Jurisdictional intersections

Section 69J of the Family Law Act provides that each state and territory court of summary jurisdiction can exercise federal family law jurisdiction. Section 69N qualifies this in that a court of summary jurisdiction cannot hear defended proceedings for a parenting order, other than a child maintenance order, without the consent of all the parties. If consent is not given, the court is obliged to transfer the proceedings to the Family Court, the Family Court of Western Australia, the Supreme Court of the Northern Territory, or the Federal Magistrates Court (FMC), as the case requires.

On the other hand, while federal family courts are not charged with responsibility for investigating allegations of child maltreatment, issues of family violence and child abuse may be relevant to decisions about what is in the best interests of the child in parenting decisions. Child protection agencies generally do not join these proceedings unless they are advised of the family law proceedings and judge the alleged issues of child maltreatment to be serious enough to warrant intervention.
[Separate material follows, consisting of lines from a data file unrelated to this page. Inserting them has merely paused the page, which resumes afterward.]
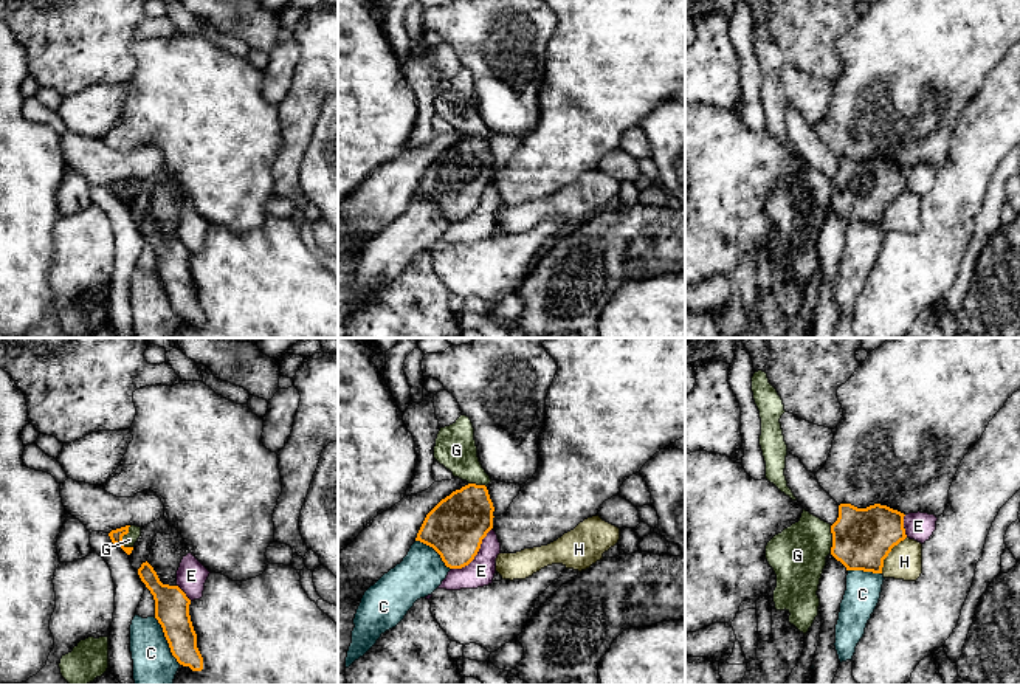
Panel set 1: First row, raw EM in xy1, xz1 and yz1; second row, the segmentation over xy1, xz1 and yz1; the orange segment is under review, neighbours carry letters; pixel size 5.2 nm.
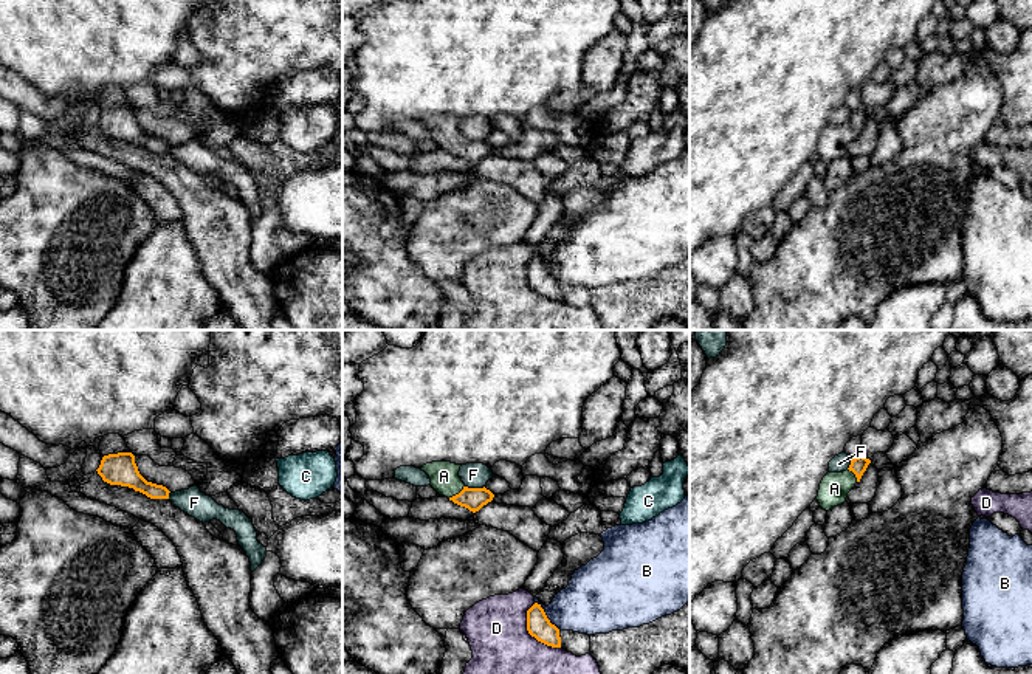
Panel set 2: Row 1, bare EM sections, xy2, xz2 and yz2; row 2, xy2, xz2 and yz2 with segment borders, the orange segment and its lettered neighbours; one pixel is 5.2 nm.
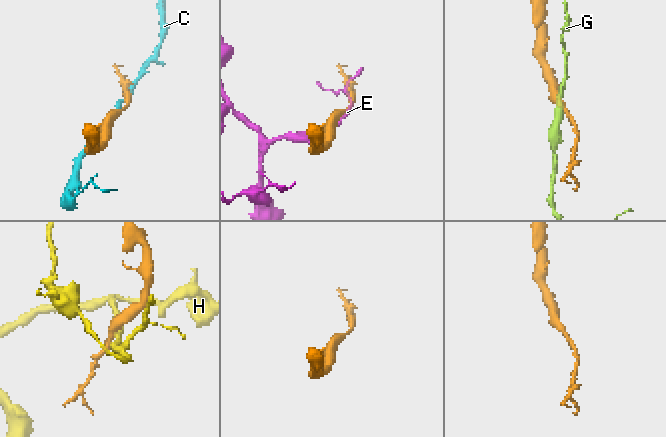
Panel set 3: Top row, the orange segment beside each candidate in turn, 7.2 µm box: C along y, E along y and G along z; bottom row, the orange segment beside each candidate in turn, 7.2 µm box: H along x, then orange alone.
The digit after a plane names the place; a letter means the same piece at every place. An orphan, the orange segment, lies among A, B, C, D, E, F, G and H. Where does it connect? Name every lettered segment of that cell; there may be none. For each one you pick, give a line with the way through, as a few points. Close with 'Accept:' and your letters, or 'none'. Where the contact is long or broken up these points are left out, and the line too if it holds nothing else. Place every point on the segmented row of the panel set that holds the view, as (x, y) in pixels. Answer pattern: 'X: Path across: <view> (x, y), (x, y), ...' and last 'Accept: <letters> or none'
A: Path across: xz2 (473, 499), (456, 495), (443, 476)
Accept: A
In a report to the Commonwealth Attorney-General in 2002, the Family Law Council recommended that a decision should be taken as early as possible whether a matter should proceed under the Family Law Act or under child welfare law with the consequence that there should be only one court dealing with the matter.[1] In its 2009 advice, the Family Law Council also recommended a referral of power to the Commonwealth Parliament to allow federal family courts to have concurrent jurisdiction with the state courts to deal with all matters in relation to children including family violence, child protection and parenting orders.[2]
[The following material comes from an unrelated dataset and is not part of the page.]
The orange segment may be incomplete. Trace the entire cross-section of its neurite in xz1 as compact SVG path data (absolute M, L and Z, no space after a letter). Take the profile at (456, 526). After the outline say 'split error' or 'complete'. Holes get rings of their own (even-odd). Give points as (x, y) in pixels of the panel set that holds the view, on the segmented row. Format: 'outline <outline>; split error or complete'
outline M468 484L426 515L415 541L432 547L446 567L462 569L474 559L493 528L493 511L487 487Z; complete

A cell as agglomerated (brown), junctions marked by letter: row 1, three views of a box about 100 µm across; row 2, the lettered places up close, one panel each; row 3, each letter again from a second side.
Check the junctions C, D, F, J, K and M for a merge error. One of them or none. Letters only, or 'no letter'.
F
An alternative to a unified federal Family Court is to amalgamate the Family Court with the various state courts. The exercise of federal jurisdiction by the Family Court of Western Australia is an example of this approach. Section 36(6) of the Family Court Act 1997 (WA)provides that where a child, who is the subject of proceedings (between separating parents or parents and extended family members) appears to be in need of protection within the meaning of the Children and Community Services Act 2004 (WA), the court has, in relation to the child, all of the powers of the Children’s Court in addition to the powers conferred by the Family Court Act.
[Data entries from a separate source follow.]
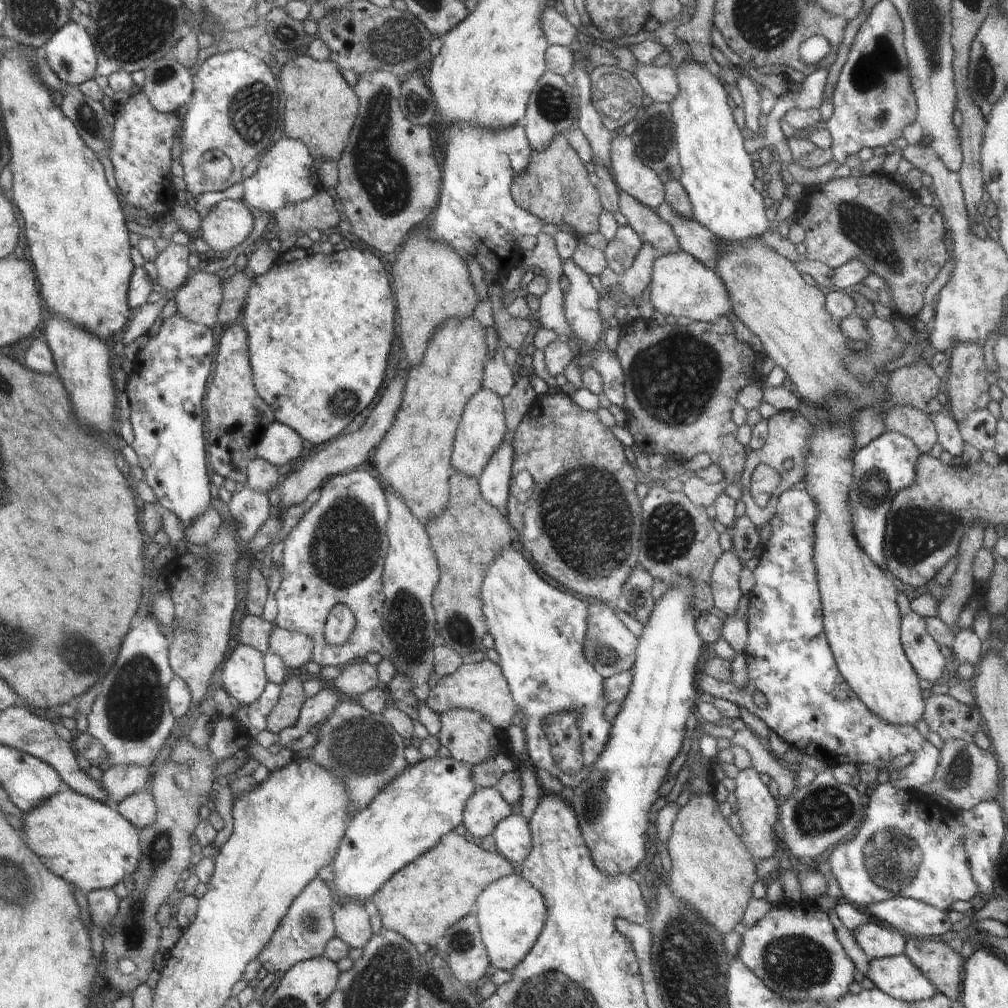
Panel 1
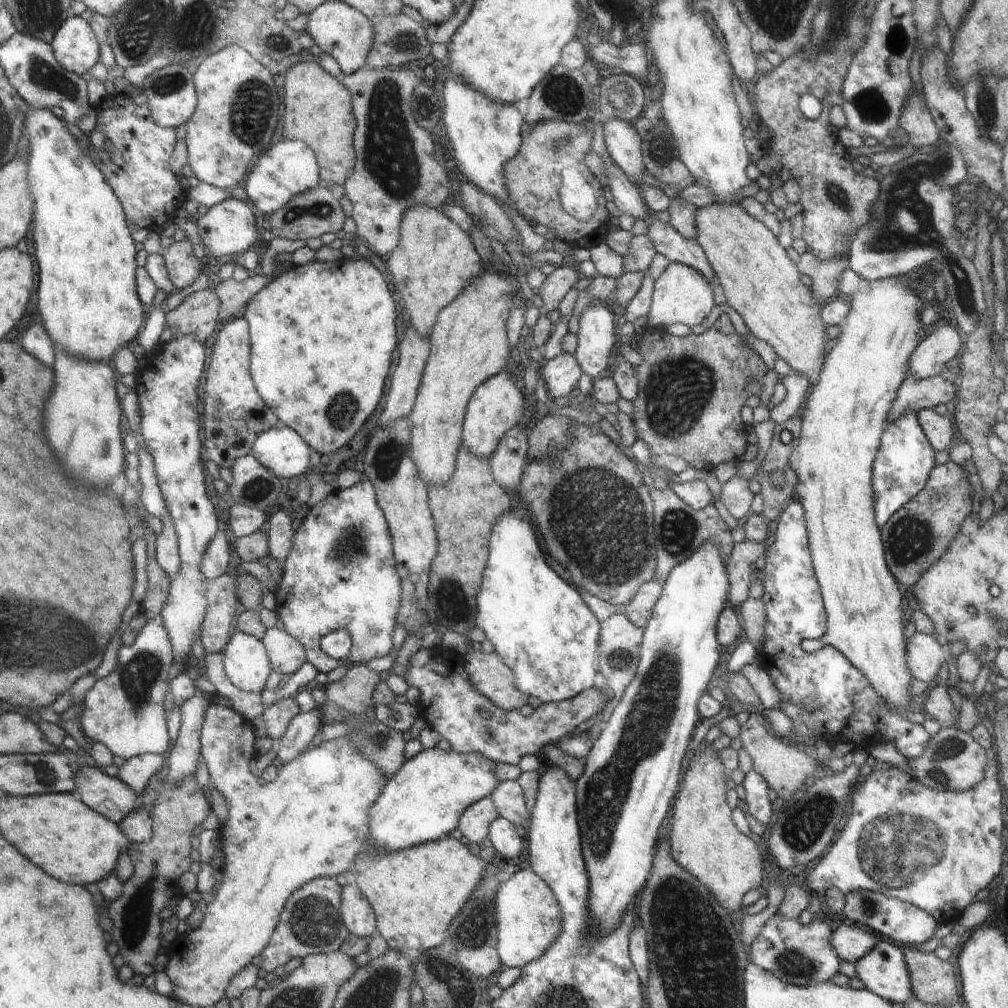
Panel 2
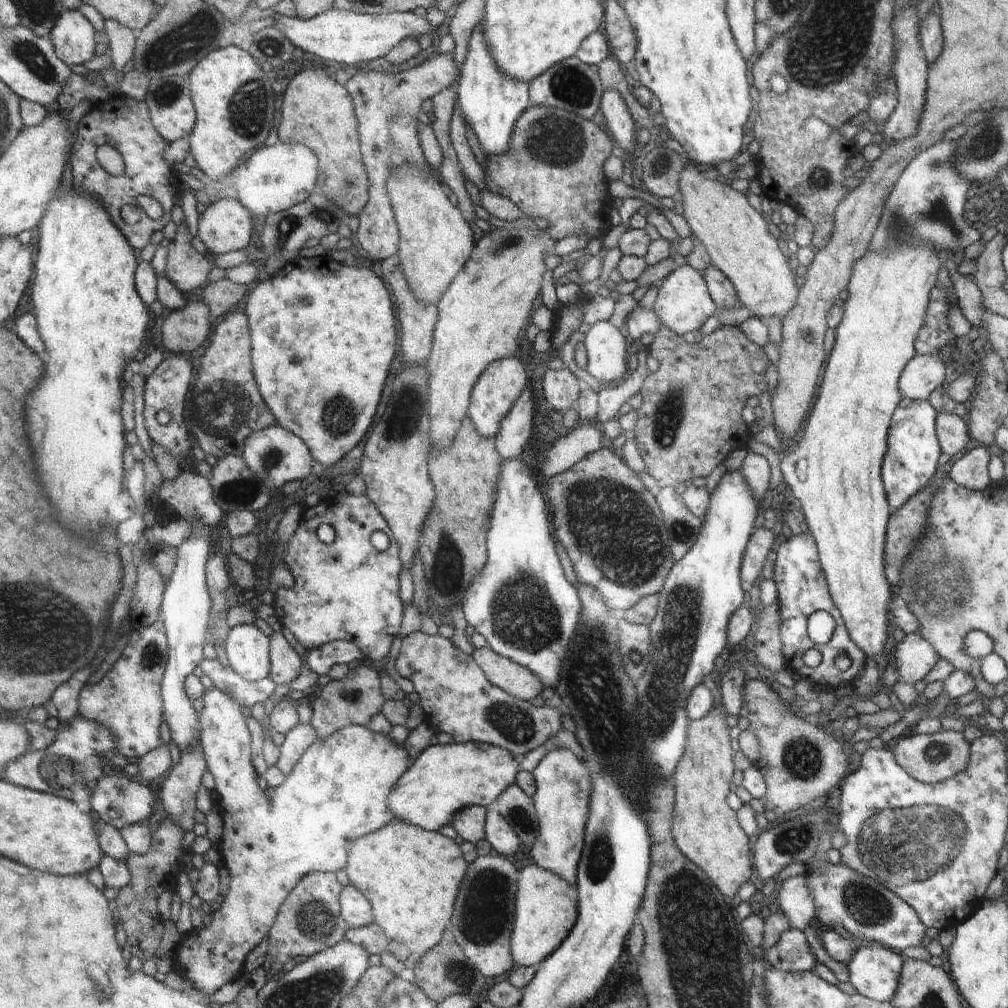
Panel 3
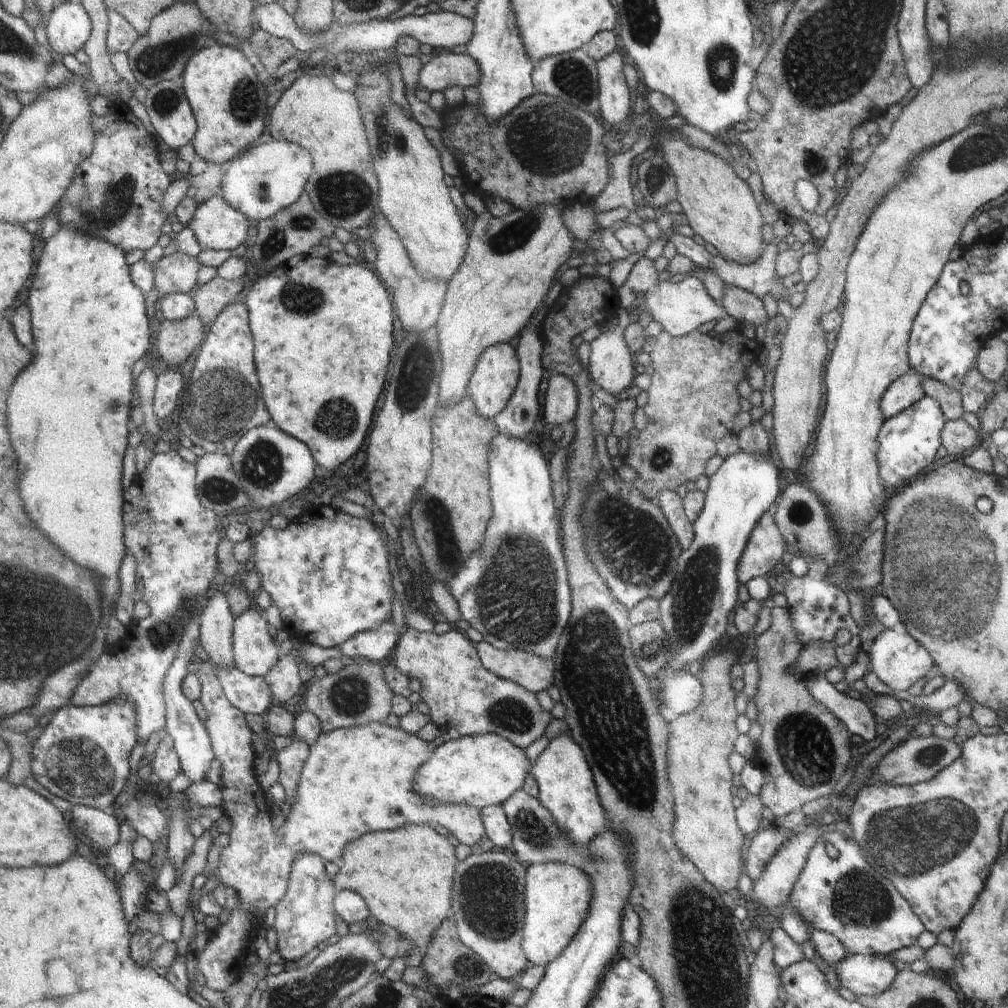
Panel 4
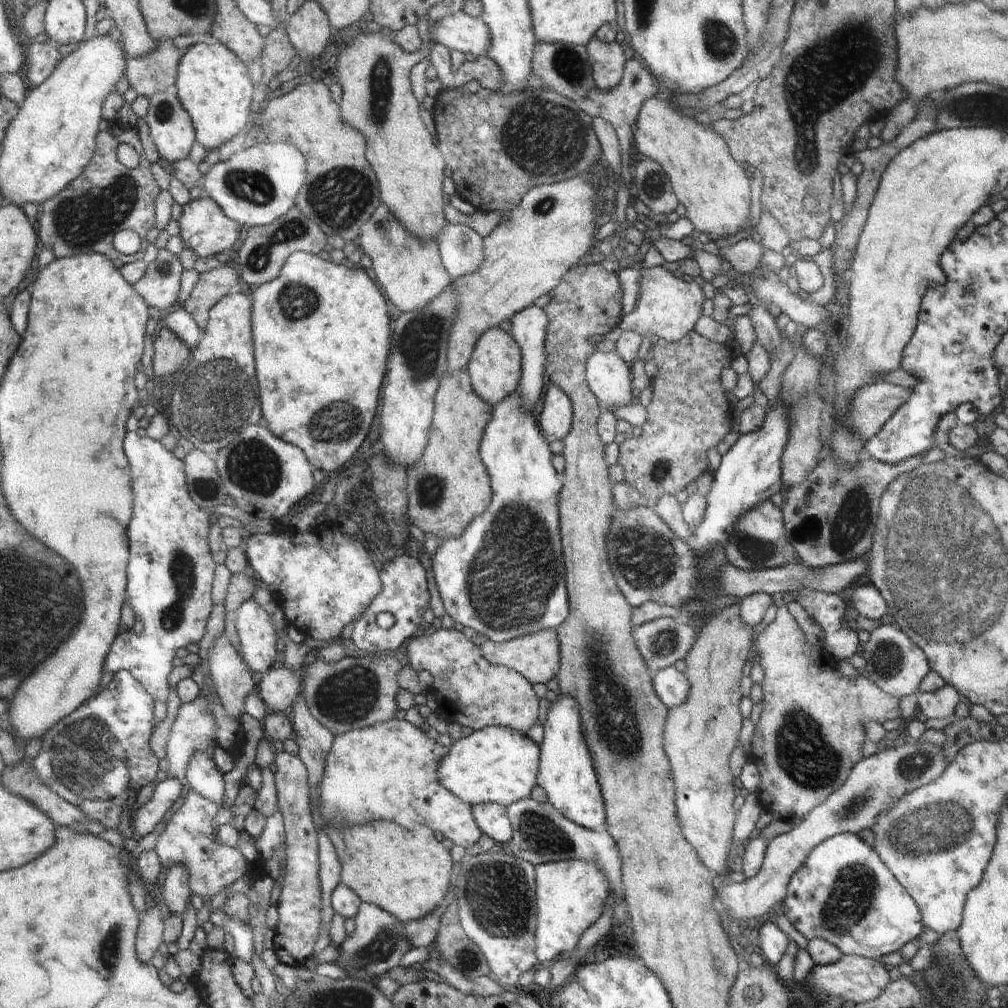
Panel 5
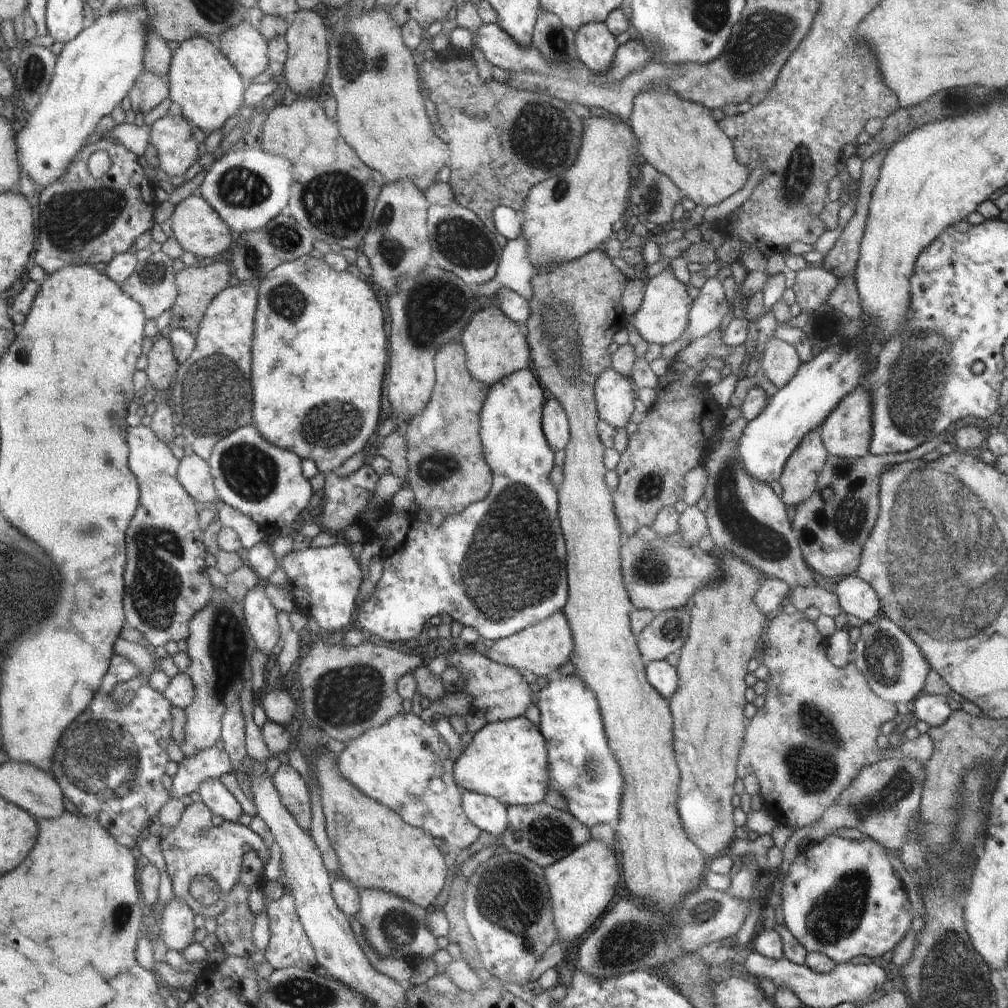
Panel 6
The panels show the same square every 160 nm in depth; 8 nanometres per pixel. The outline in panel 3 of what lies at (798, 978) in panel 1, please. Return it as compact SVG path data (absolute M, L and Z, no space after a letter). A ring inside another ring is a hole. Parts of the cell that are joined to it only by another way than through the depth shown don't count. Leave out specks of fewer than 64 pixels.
M788 928L780 935L778 942L773 947L767 951L764 949L764 964L791 973L803 973L812 971L812 968L816 966L816 958L810 952L810 946L804 938L804 933L798 932L798 929Z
The Commissions’ preliminary view is that, wherever possible, matters involving children should be dealt with in one court—or as seamlessly as the legal and support frameworks can achieve in any given case. This was also the outcome recommended by the Family Law Council in 2002 as part of its ‘one court principle’—that is, that state and territory courts should have a broad power to make residence and contact orders under the Family Law Act in child protection proceedings so that one court can deal with all substantive matters and ensure the child’s best interests and welfare are addressed.[3]

The Commissions are interested in whether there is value in providing local and magistrates courts with expanded jurisdiction under the Family Law Act. A practical limitation on the capacity of magistrates courts to hear Family Law Act matters is that they do not have the associated counselling services or family dispute resolution processes of the Family Court and there are limited Family Court counselling services in rural areas. The Commissions note however, that magistrates courts regularly make interim children’s orders under the Family Law Act, particularly in regional areas.

Ideally, one court should be responsible for exercising jurisdiction in relation to those matters where a substantial or permanent shift of parental responsibility for a child is first raised as an issue for resolution. The first point of engagement should facilitate the resolution of relevant issues as far as possible, or assist in the smooth transition to other parts of the legal or services framework more suited to achieve such outcomes.

The power of children’s courts to make contact orders in proceedings before them appears to complement their care and protection jurisdiction. Such a power is necessary if governments are to adopt the Family Law Council’s ‘one court principle’.

Question 14–1 Can children’s courts be given more powers to ensure orders are made in the best interests of children that deal with parental contact issues? If so, what powers should the children’s courts have, and what resources would be required?

Question 14–2 Should the Family Law Act 1975 (Cth) be amended to extend the jurisdiction which state and territory courts already have under pt VII to make orders for a parent to spend time with a child?

Question 14–3 When should state and territory children’s courts have power to determine contact between one parent and another in matters that are before the court in child protection proceedings?

Question 14–4 What features of the Family Court of Western Australia should be replicated in other jurisdictions?

Question 14–5 Is there any role for a referral of legislative power to the Commonwealth in relation to child protection matters? If so, what should such a referral cover?

[1]Family Law Council, Family Law and Child Protection—Final Report (2002), Rec 13.

[2]Family Law Council, Improving Responses to Family Violence in the Family Law System: An Advice on the Intersection of Family Violence and Family Law Issues (2009), Rec 7.

[3]Family Law Council, Family Law and Child Protection—Final Report (2002), 85–86. See Rec 12.